Stronger Baseline Models -- A Key Requirement for Aligning Machine Learning Research with Clinical Utility
Nathan Wolfrath, Joel Wolfrath, Hengrui Hu, Anjishnu Banerjee, Anai N. Kothari
TL;DR
The paper addresses how the lack of strong, well-tuned baselines can obscure the true value of complex ML methods in healthcare. By analyzing five case studies, it shows that robust baselines often match or exceed the performance of sophisticated models, revealing when added complexity is unnecessary and highlighting issues of generalization and interpretability. It then offers a practical evaluation framework and best practices for constructing, reporting, and reasoning about baselines to better align ML research with clinical utility. This approach aims to reduce deployment barriers by improving transparency, comparability, and relevance of ML models in real-world healthcare settings.
^^^^
Your task: Continue the summary of the paper on stronger baseline models for clinical machine learning research, beginning after its final sentence.

Data excerpt:
^^^^
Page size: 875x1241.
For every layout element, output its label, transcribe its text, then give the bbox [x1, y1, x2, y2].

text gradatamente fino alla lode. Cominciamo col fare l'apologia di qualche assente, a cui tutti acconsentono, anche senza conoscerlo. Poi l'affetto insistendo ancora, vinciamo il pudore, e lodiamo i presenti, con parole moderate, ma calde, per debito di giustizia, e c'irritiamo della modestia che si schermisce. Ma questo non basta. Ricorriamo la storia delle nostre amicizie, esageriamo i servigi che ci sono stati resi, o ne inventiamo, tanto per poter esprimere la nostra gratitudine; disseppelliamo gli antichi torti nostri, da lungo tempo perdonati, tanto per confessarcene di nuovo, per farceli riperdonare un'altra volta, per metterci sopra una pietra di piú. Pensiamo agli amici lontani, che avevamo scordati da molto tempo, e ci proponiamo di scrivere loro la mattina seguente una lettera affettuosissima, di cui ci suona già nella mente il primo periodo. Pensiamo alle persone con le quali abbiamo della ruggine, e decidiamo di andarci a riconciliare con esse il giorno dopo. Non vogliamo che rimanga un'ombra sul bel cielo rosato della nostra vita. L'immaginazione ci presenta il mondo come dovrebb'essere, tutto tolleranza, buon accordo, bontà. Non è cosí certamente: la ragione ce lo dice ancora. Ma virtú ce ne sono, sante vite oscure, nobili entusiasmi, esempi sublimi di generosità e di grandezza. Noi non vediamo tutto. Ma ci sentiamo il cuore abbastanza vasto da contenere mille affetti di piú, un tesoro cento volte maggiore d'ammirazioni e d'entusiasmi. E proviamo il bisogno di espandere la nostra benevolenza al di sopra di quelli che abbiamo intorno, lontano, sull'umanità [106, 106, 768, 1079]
^^^^
Exercise response:
Abstract
Machine Learning (ML) research has increased substantially in recent years, due to the success of predictive modeling across diverse application domains. However, well-known barriers exist when attempting to deploy ML models in high-stakes, clinical settings, including lack of model transparency (or the inability to audit the inference process), large training data requirements with siloed data sources, and complicated metrics for measuring model utility. In this work, we show empirically that including stronger baseline models in healthcare ML evaluations has important downstream effects that aid practitioners in addressing these challenges. Through a series of case studies, we find that the common practice of omitting baselines or comparing against a weak baseline model (e.g. a linear model with no optimization) obscures the value of ML methods proposed in the research literature. Using these insights, we propose some best practices that will enable practitioners to more effectively study and deploy ML models in clinical settings.